Rupert smiled. “I’ll send you my bill in the morning.”
Rupert’s assistant took off Haaris’s bib and raised the chair. “You’ll sound a little lispy for a half hour or so.”
Haaris grinned. “That a real word, luv?”
“It’s my word,” she said. “Before you go, Dr. Franklin would like to see you, he’s just around the corner in his office. It’s next to the lab.”
“I’ll find my way, thanks.”
Dr. Allan Franklin, the chief surgeon and administrator of All Saints, was seated behind his desk in his tiny, book-lined office on the ground floor, just across from the security station in the lobby.

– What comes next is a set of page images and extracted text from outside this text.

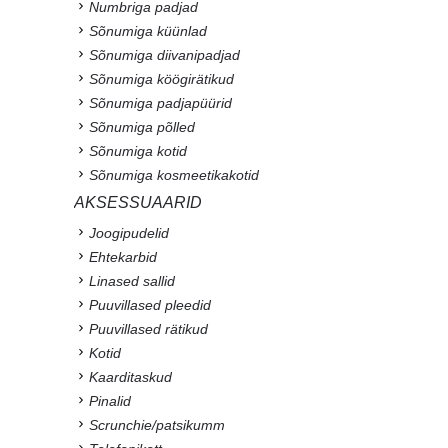
Numbriga padjad
Sõnumiga küünlad
Sõnumiga diivanipadjad
Sõnumiga köögirätikud
Sõnumiga padjapüürid
Sõnumiga põlled
Sõnumiga kotid
Sõnumiga kosmeetikakotid
AKSESSUAARID
Joogipudelid
Ehtekarbid
Linased sallid
Puuvillased pleedid
Puuvillased rätikud
Kotid
Kaarditaskud
Pinalid
Scrunchie/patsikumm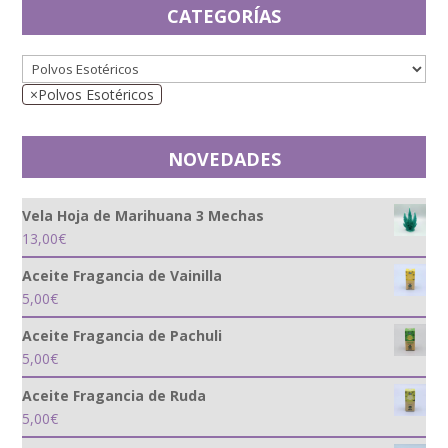
CATEGORÍAS
×
Polvos Esotéricos
NOVEDADES
Vela Hoja de Marihuana 3 Mechas
13,00
€
Aceite Fragancia de Vainilla
5,00
€
Aceite Fragancia de Pachuli
5,00
€
Aceite Fragancia de Ruda
5,00
€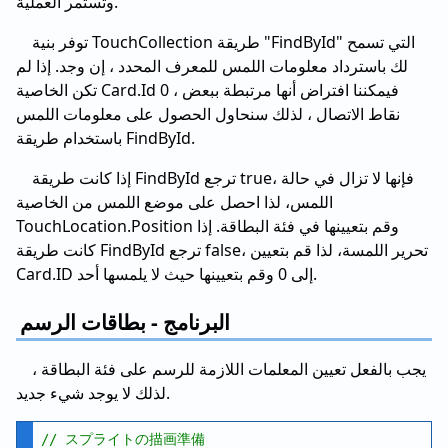
وتستمر العملية.
توفر بنية TouchCollection طريقة "FindById" التي تسمح
لك باسترداد معلومات اللمس للمعرف المحدد ، إن وجد. إذا لم
تكن الخاصية Card.Id 0 ، فيمكننا افتراض أنها مرتبطة ببعض
نقاط الاتصال ، لذلك سنحاول الحصول على معلومات اللمس
باستخدام طريقة FindById.
إذا كانت طريقة FindById ترجع true، فإنها لا تزال في حالة
اللمس، لذا احصل على موضع اللمس من الخاصية
TouchLocation.Position وقم بتعيينها في فئة البطاقة. إذا
كانت طريقة FindById ترجع false، تحرير اللمسة، لذا قم بتعيين
Card.ID إلى 0 وقم بتعيينها حيث لا يلمسها أحد.
البرنامج - بطاقات الرسم
يجب بالفعل تعيين المعلمات اللازمة للرسم على فئة البطاقة ،
لذلك لا يوجد شيء جديد.
// スプライトの描画準備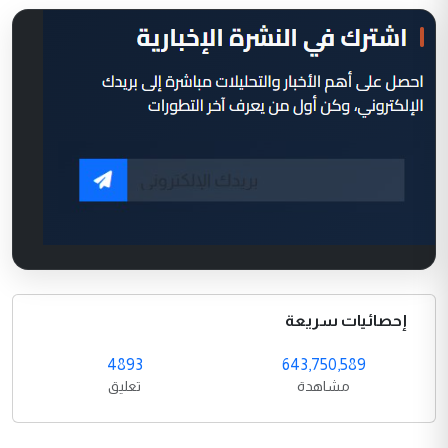
إحصائيات سريعة
4893
643,750,589
مشاهدة
تعليق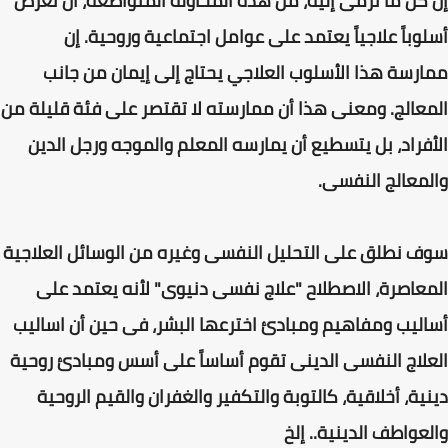
إن كل ما نرمى إليه، من هذه المحاولة المتواضعة، أن نعرض
أسلوباً علاجياً يعتمد على عوامل اجتماعية وروحية. إن
ممارسة هذا الأسلوب العلاجي يحتاج إلى إيمان من جانب
المعالج. ومعنى هذا أن ممارسته لا تقتصر على فئة قليلة من
الأفراد، بل يتسطيع أن يمارسه المعلم والموجه ورجل الدين
والمعالج النفسى.
سوف نطلق على التحليل النفسى وغيره من الوسائل العلاجية
المعاصرة، الاصطلاح "علاج نفسى دنيوى" لأنه يعتمد على
أساليب ومفاهيم ومبادئ اخترعها البشر، فى حين أن اساليب
العلاج النفسى الدينى تقوم أساساً على أسس ومبادئ روحية
دينية، أخلاقية، كالتوبة والتكفير والغفران والقيم الروحية
والعواطف الدينية.. إلخ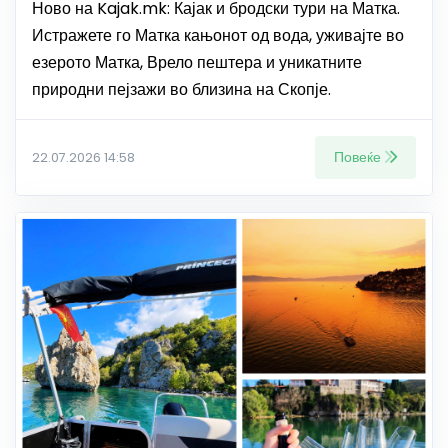
Ново на Kajak.mk: Кајак и бродски тури на Матка.
Истражете го Матка кањонот од вода, уживајте во
езерото Матка, Врело пештера и уникатните
природни пејзажи во близина на Скопје.
Повеќе
22.07.2026 14:58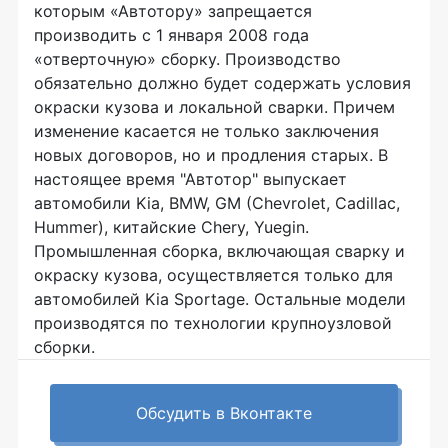
которым «Автотору» запрещается
производить с 1 января 2008 года
«отверточную» сборку. Производство
обязательно должно будет содержать условия
окраски кузова и локальной сварки. Причем
изменение касается не только заключения
новых договоров, но и продления старых. В
настоящее время "Автотор" выпускает
автомобили Kia, BMW, GM (Chevrolet, Cadillac,
Hummer), китайские Chery, Yuegin.
Промышленная сборка, включающая сварку и
окраску кузова, осуществляется только для
автомобилей Kia Sportage. Остальные модели
производятся по технологии крупноузловой
сборки.
Обсудить в Вконтакте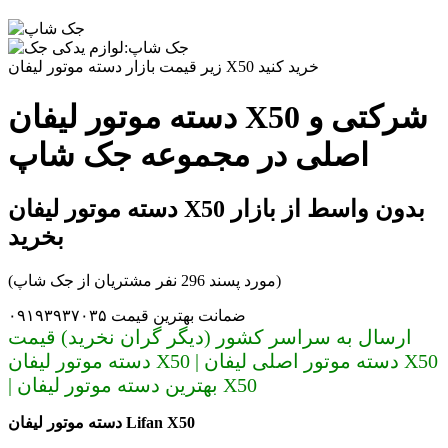
زیر قیمت بازار دسته موتور لیفان X50 خرید کنید
دسته موتور لیفان X50 شرکتی و
اصلی در مجموعه جک شاپ
دسته موتور لیفان X50 بدون واسط از بازار
بخرید
(مورد پسند 296 نفر مشتریان از جک شاپ)
ضمانت بهترین قیمت ۰۹۱۹۳۹۳۷۰۳۵
ارسال به سراسر کشور (دیگر گران نخرید) قیمت
دسته موتور لیفان X50 | دسته موتور اصلی لیفان X50
| بهترین دسته موتور لیفان X50
دسته موتور لیفان Lifan X50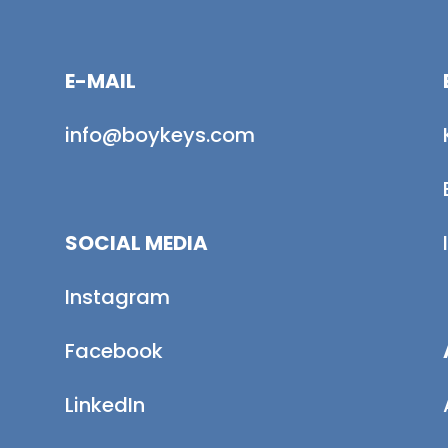
E-MAIL
info@boykeys.com
SOCIAL MEDIA
Instagram
Facebook
LinkedIn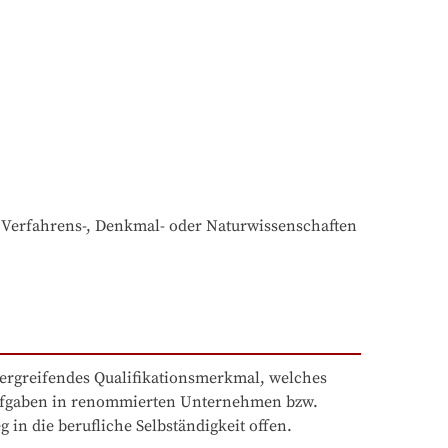
, Verfahrens-, Denkmal- oder Naturwissenschaften 
bergreifendes Qualifikationsmerkmal, welches 
Aufgaben in renommierten Unternehmen bzw. 
 in die berufliche Selbständigkeit offen.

The door was open.
Haaris knocked on the door frame. “You wanted to see me?” he asked.
“Come in and have a seat,” Franklin said. “And close the door.” He was a slender man, his hairline receding, his fingers long and delicate.

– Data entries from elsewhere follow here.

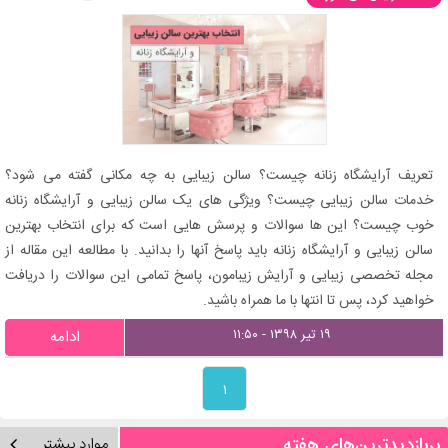
تعریف آرایشگاه زنانه چیست؟ سالن زیبایی به چه مکانی گفته می شود؟
خدمات سالن زیبایی چیست؟ ویژگی های یک سالن زیبایی و آرایشگاه زنانه
خوب چیست؟ این ها سوالات و پرسش هایی است که برای انتخاب بهترین
سالن زیبایی و آرایشگاه زنانه باید پاسخ آنها را بدانید. با مطالعه این مقاله از
مجله تخصصی زیبایی و آرایش زیبامون، پاسخ تمامی این سوالات را دریافت
خواهید کرد، پس تا انتها با ما همراه باشید.
۱۹ تیر ۱۳۹۸ - ۱۱:۵۰
ادامه
۱
پربازدیدترین‌های هفته
موارد بیشتر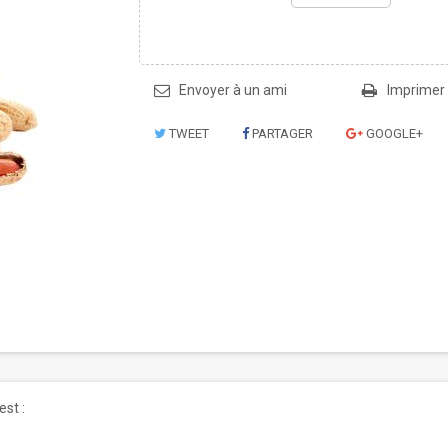
Envoyer à un ami
Imprimer
TWEET
PARTAGER
GOOGLE+
est :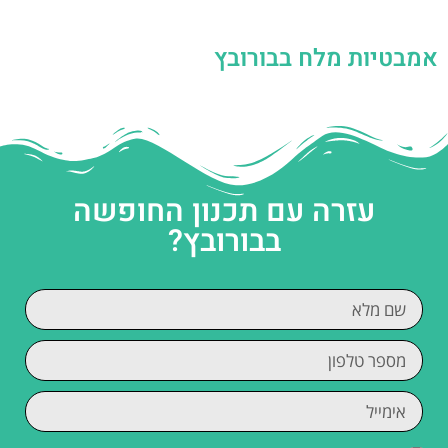
אמבטיות מלח בבורובץ
עזרה עם תכנון החופשה
בבורובץ?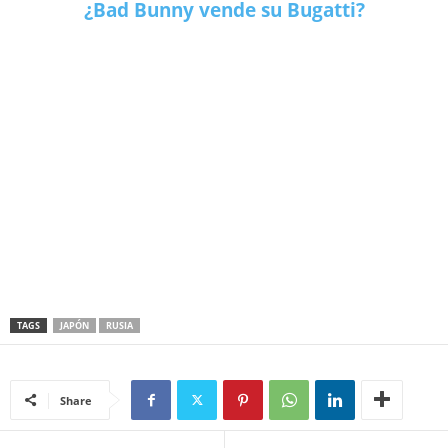
¿Bad Bunny vende su Bugatti?
TAGS
JAPÓN
RUSIA
Share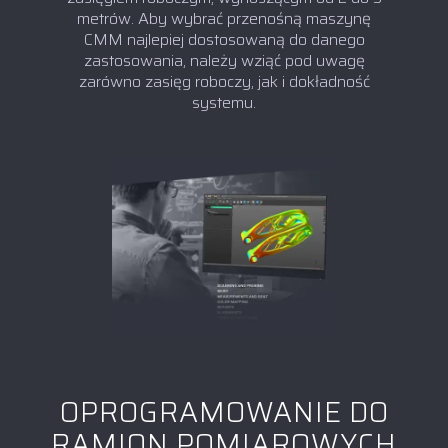
metrów. Aby wybrać przenośną maszynę
CMM najlepiej dostosowaną do danego
zastosowania, należy wziąć pod uwagę
zarówno zasięg roboczy, jak i dokładność
systemu.
OPROGRAMOWANIE DO
RAMION POMIAROWYCH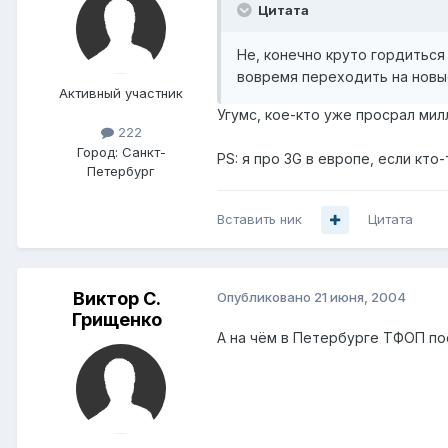
Цитата
Не, конечно круто гордиться
вовремя переходить на новы
Активный участник
Угумс, кое-кто уже просрал милл
222
Город:
Санкт-
PS: я про 3G в европе, если кто-
Петербург
Вставить ник
Цитата
Виктор С.
Опубликовано
21 июня, 2004
Грищенко
А на чём в Петербурге ТФОП п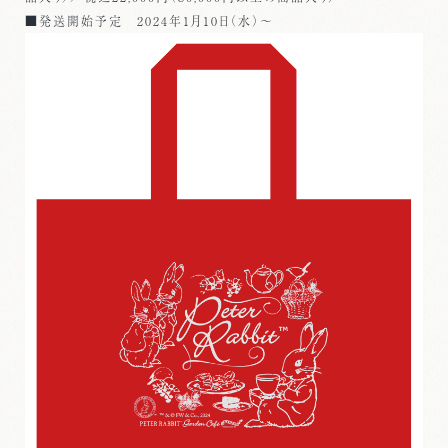
■発送開始予定 2024年1月10日（水）～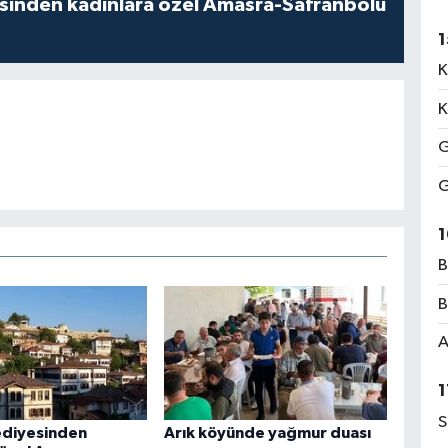
esinden kadınlara özel Amasra-Safranbolu
1
K
K
G
G
1
B
B
A
1
S
ediyesinden
Arık köyünde yağmur duası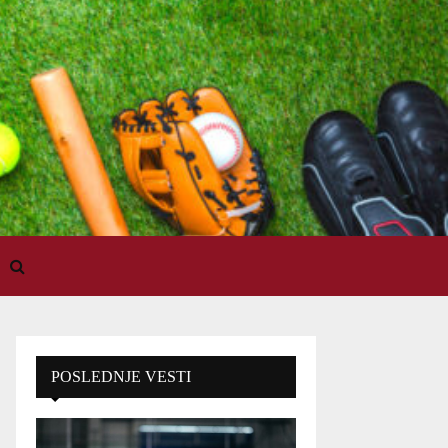
POSLEDNJE VESTI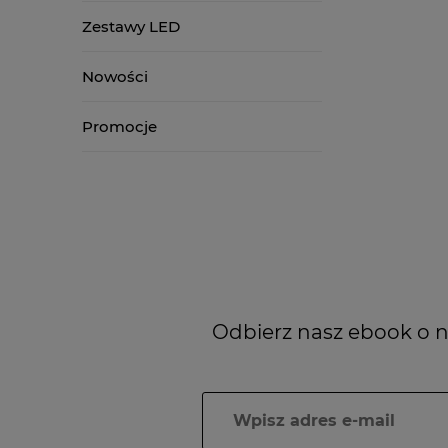
Zestawy LED
Nowości
Promocje
Odbierz nasz ebook o n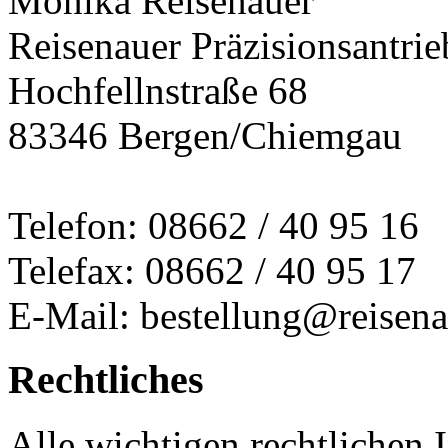
Monika Reisenauer
Reisenauer Präzisionsantrie
Hochfellnstraße 68
83346 Bergen/Chiemgau
Telefon: 08662 / 40 95 16
Telefax: 08662 / 40 95 17
E-Mail: bestellung@reisena
Rechtliches
Alle wichtigen rechtlichen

“Bad news about my ribs?” Haaris asked, sitting down.
“How are you feeling?”
Haaris started to shrug, but then thought better of it. “What is it?”
“We took some pictures, routine for chest injuries. We found something else. A tumor on your pericardial sac that has probably been there for some time—maybe a year or longer. Operable in itself, but the cancer appears to have spread to your spine and three of your ribs. One of the reasons they didn’t fracture. They’re too soft.”